Start of Extracted records
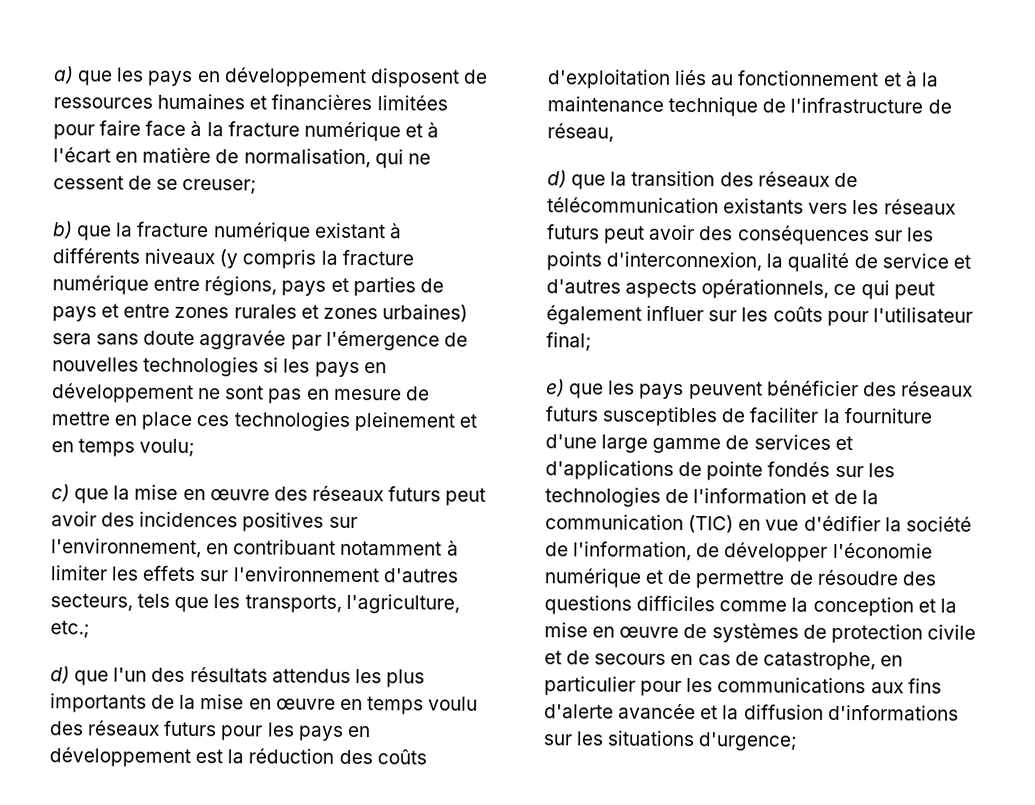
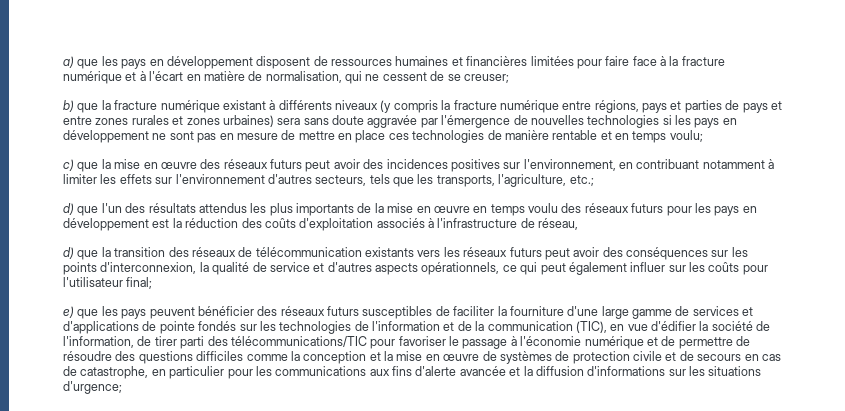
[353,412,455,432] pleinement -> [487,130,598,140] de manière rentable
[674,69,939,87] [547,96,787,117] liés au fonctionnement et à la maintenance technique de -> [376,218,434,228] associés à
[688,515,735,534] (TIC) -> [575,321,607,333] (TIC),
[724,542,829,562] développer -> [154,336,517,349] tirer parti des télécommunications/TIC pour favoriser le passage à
End of Extracted records
Start of Extracted records
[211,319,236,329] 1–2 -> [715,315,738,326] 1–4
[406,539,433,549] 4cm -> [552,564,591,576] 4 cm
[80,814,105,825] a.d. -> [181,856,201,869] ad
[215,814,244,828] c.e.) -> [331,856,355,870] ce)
End of Extracted records
• [What the exercise asks]:
Find where the line with "[406,539,433,549] 4cm ->" sits in the material above, then copy exactly from it through the line with "[215,814,244,828] c.e.) ->". Add no other line.

• [Output below]:
[406,539,433,549] 4cm -> [552,564,591,576] 4 cm
[80,814,105,825] a.d. -> [181,856,201,869] ad
[215,814,244,828] c.e.) -> [331,856,355,870] ce)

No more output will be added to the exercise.